1st year ordinand and doctoral student Peter Heath reflects on his formational journey so far in relation to the message of St John the Baptist.
“The voice of one crying out in the wilderness:Luke 3:4-6
‘Prepare the way of the Lord,
make his paths straight.
Every valley shall be filled,
and every mountain and hill shall be made low,
and the crooked shall be made straight,
and the rough ways made smooth;
and all flesh shall see the salvation of God.’”
I started training at Westcott in September, with the story of how I got here still fresh in my mind. At the heart of that story is a tale, familiar to many, of the strange relationship between what I wanted (which, for quite some time, was definitely not to be a priest), and what I felt that God might be calling me to. It’s not a story of grudgingly or stoically coming to accept God’s will for my life as fate, but of learning to better see myself the way God sees me, of learning that God indeed has a plan for my life through which I might flourish.

------------------------------------------------

In the Luke 3:4-6 passage quoted in the reflection above, list every change to the land that the verses say "shall be" made.

**Recorded data**
------------------------------------------------

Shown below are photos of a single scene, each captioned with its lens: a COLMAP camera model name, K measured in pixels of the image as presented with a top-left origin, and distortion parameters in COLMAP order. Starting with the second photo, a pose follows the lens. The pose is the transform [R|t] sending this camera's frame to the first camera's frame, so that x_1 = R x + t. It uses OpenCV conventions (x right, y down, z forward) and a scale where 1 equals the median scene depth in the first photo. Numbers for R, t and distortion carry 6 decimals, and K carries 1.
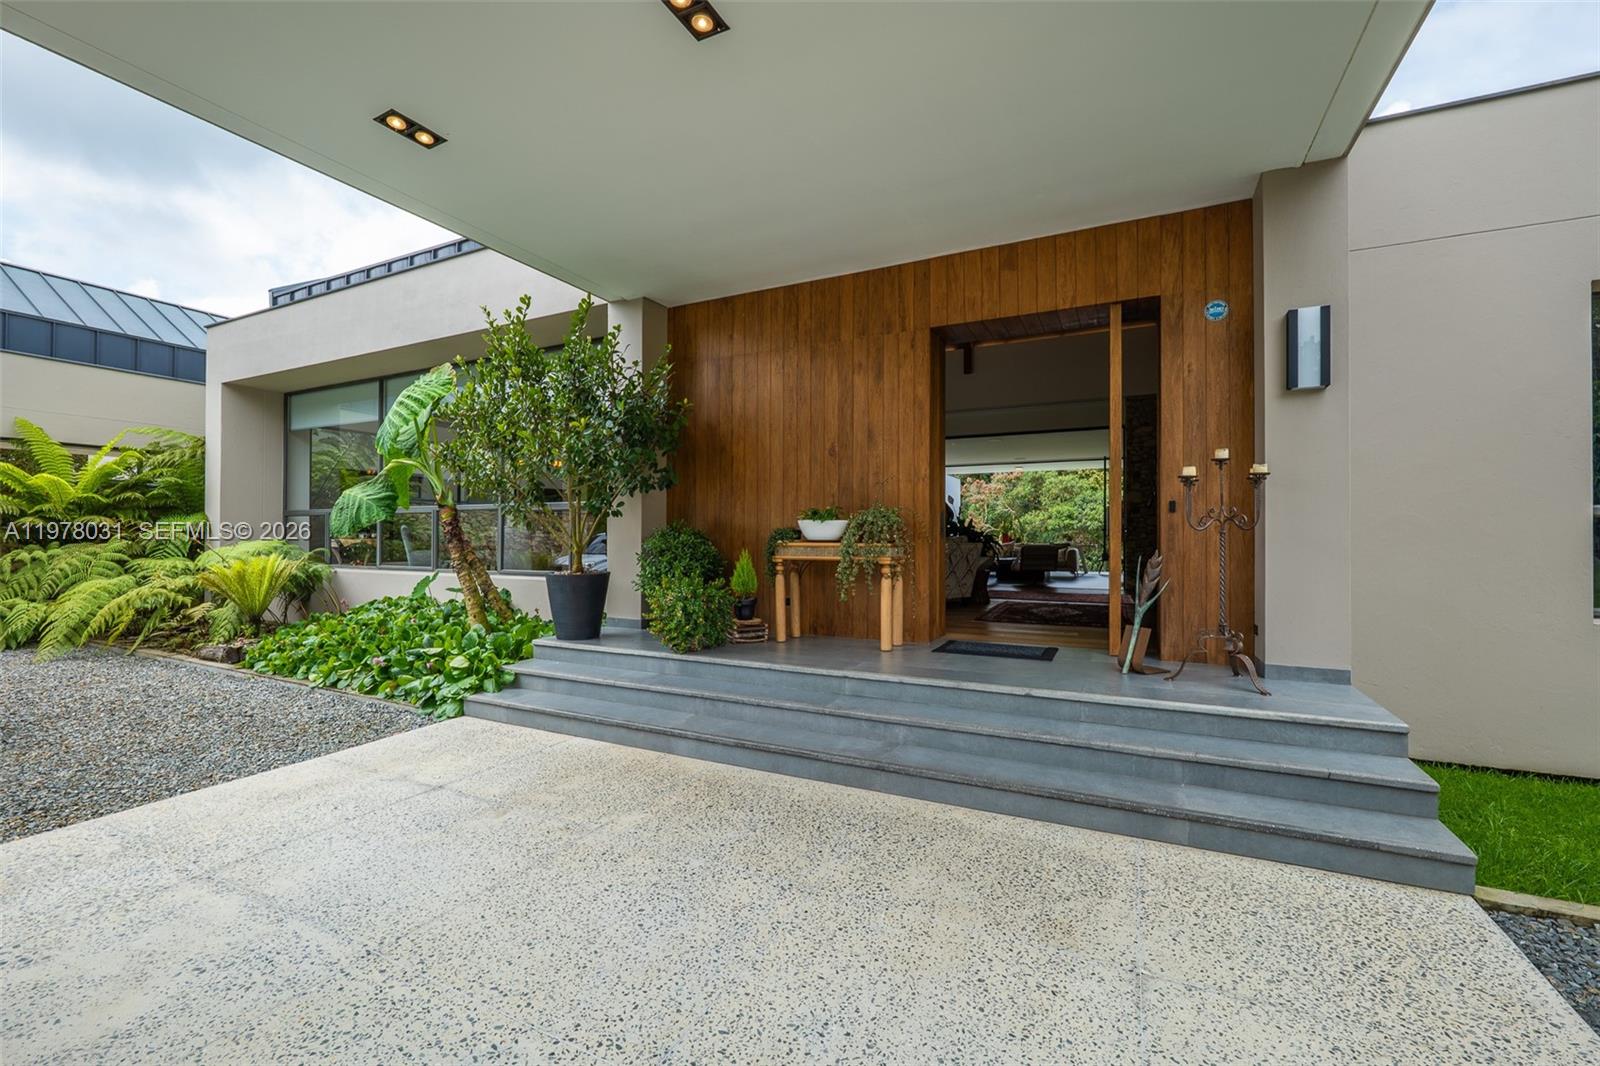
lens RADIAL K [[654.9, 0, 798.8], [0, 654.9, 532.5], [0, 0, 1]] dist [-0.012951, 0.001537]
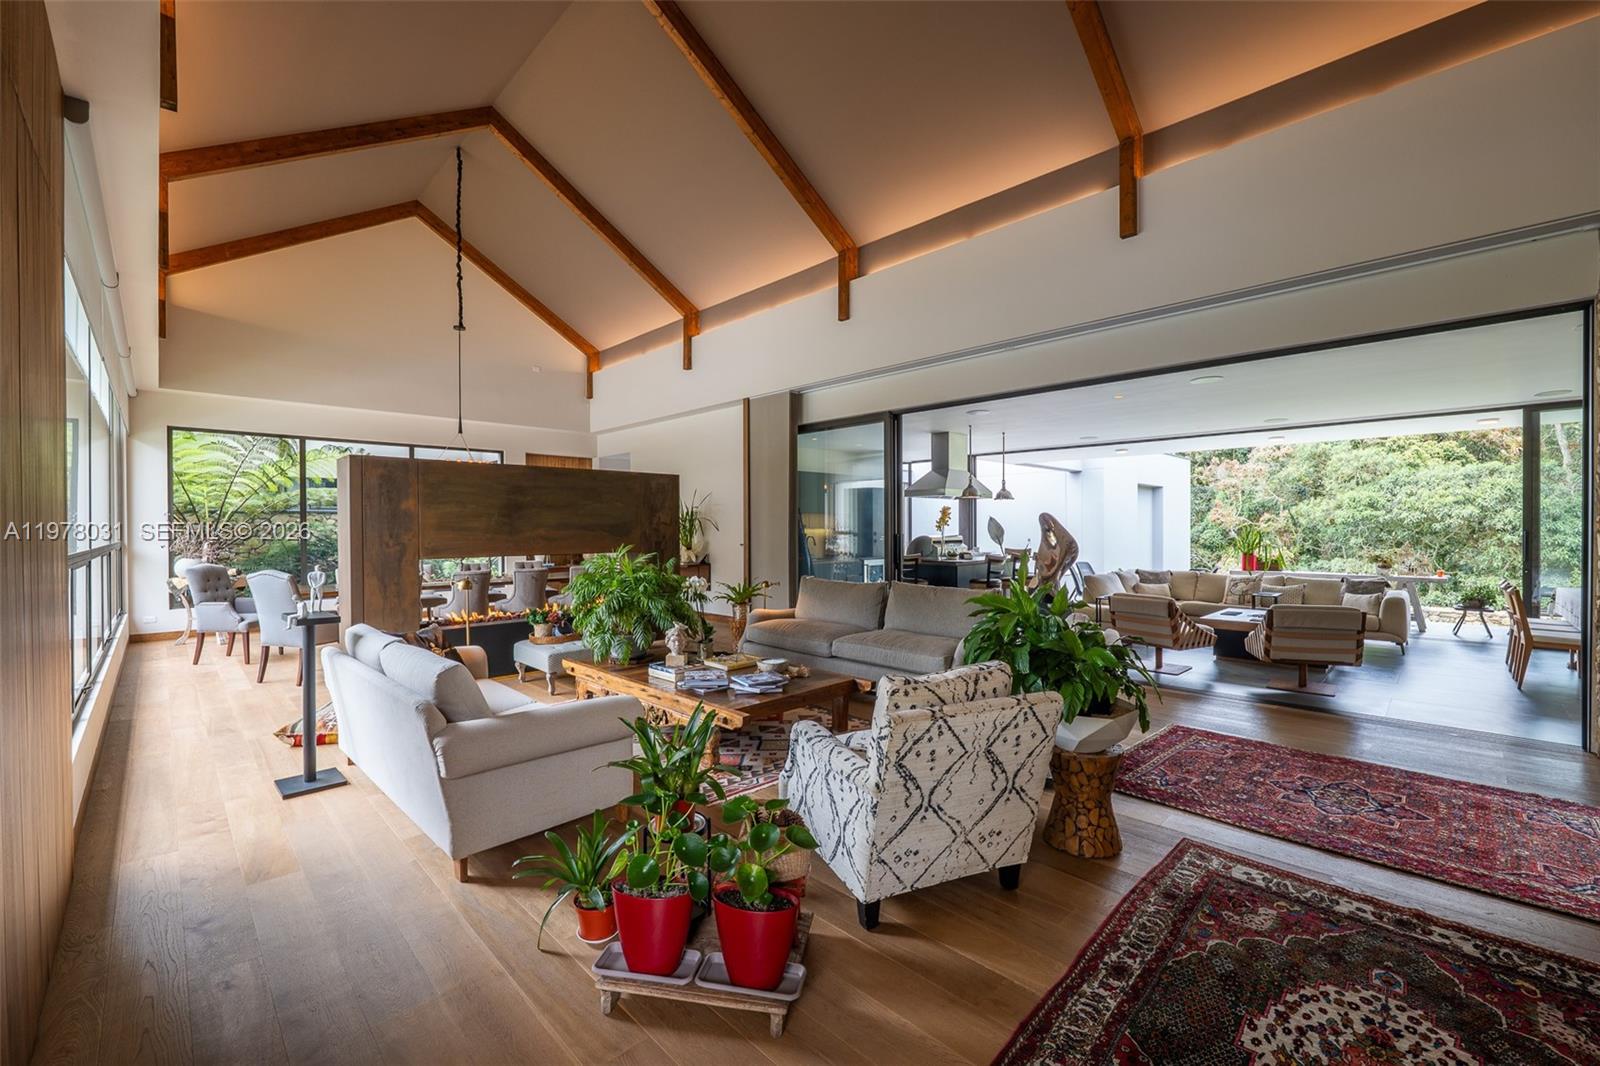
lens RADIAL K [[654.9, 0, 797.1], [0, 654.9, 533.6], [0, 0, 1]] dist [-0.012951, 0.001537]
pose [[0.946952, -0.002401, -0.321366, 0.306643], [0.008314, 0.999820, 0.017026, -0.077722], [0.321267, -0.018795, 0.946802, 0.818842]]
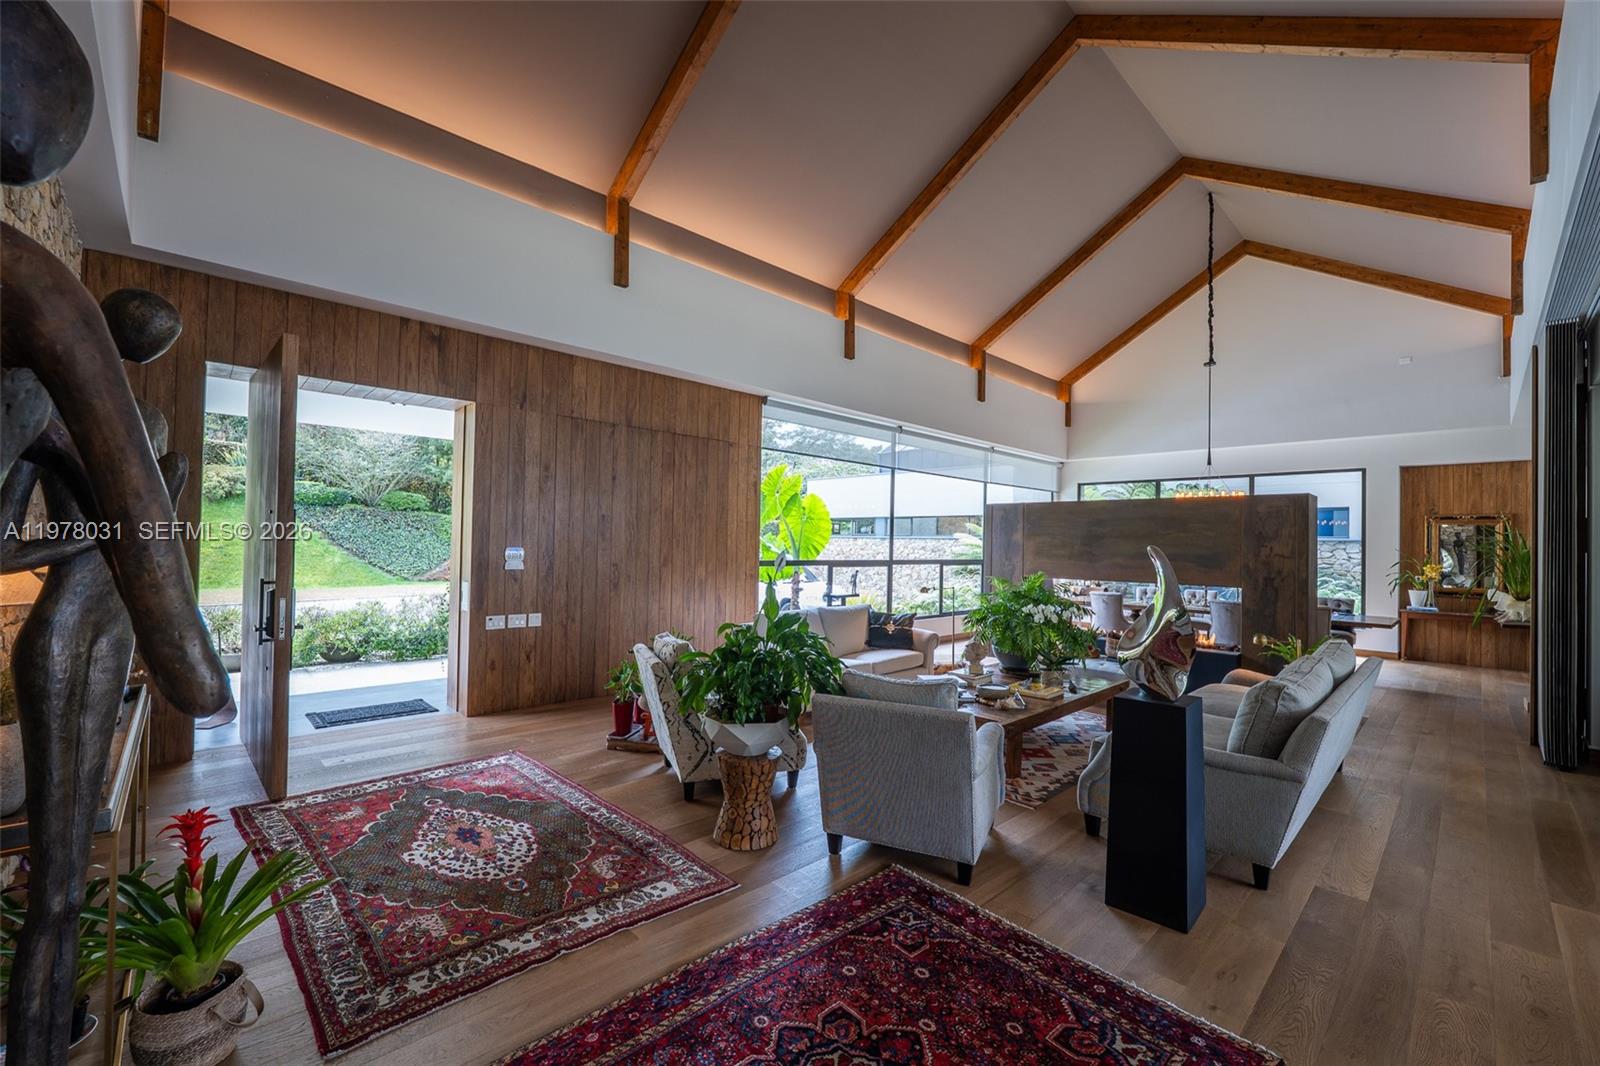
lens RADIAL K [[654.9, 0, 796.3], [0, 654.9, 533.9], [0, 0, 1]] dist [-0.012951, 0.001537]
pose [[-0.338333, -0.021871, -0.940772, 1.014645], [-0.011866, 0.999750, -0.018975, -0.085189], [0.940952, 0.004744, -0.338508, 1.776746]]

------------------------------------------------

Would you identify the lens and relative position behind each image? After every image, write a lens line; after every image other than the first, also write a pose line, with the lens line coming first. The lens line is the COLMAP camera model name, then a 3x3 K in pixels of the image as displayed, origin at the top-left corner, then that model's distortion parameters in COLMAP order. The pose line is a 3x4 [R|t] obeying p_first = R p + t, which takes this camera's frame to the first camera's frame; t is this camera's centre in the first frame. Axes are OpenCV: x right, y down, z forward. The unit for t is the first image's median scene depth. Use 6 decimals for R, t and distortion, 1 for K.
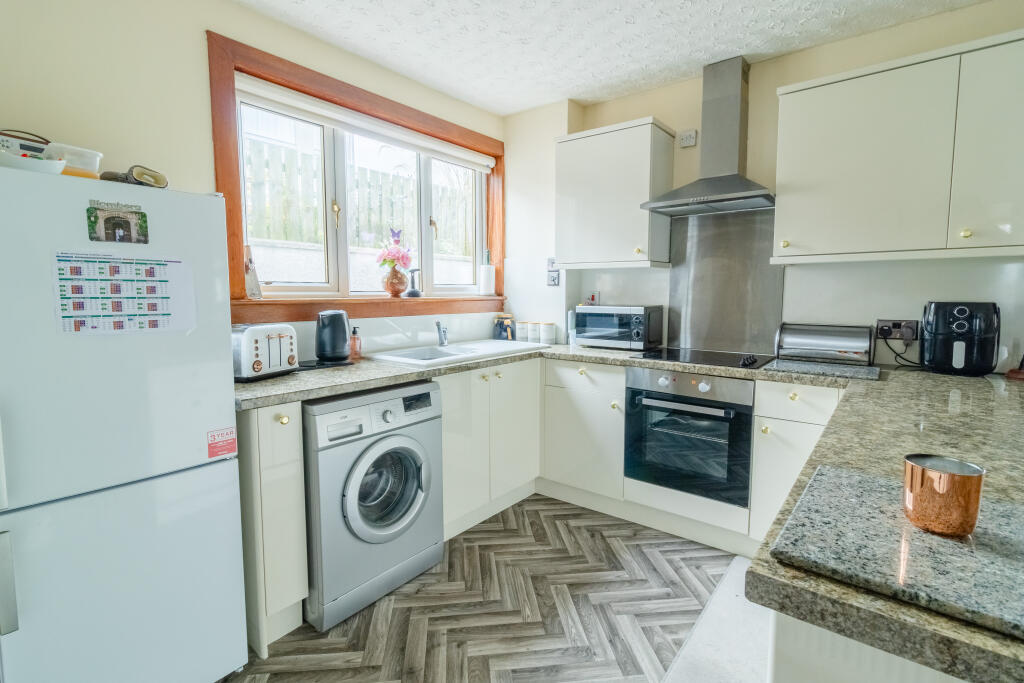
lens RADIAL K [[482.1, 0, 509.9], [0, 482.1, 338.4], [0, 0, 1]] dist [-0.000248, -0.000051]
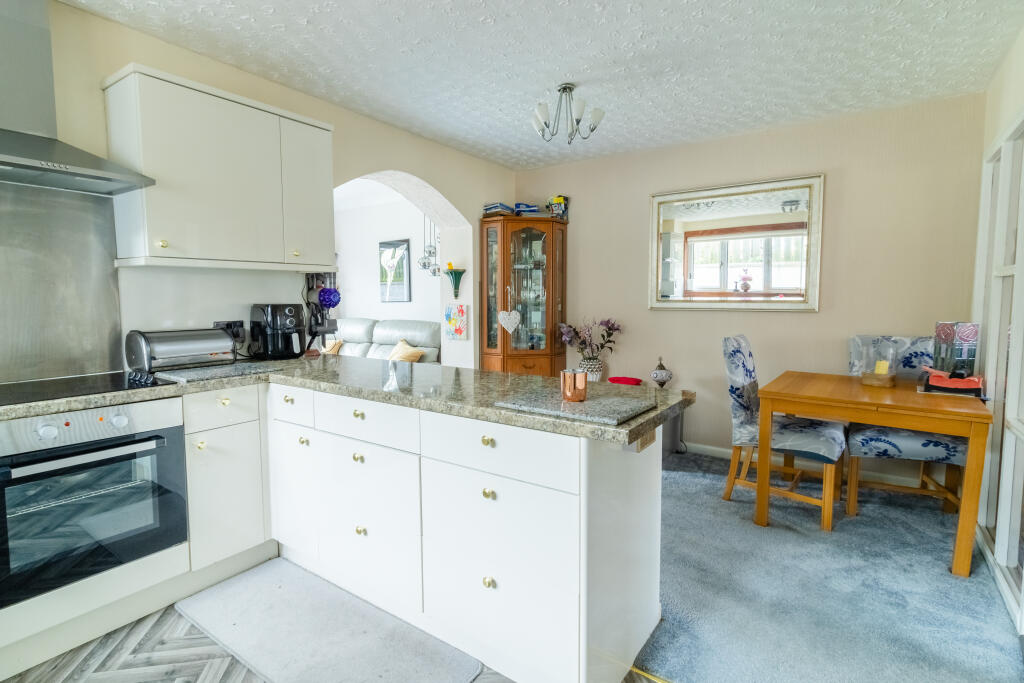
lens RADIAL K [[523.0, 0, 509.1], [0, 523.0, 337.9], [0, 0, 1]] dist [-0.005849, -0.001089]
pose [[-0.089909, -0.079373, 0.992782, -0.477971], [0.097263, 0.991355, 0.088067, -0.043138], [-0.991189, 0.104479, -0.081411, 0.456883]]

------------------------------------------------

**Reply to the task**
- Every valley shall be filled.
- Every mountain and hill shall be made low.
- The crooked shall be made straight.
- The rough ways shall be made smooth.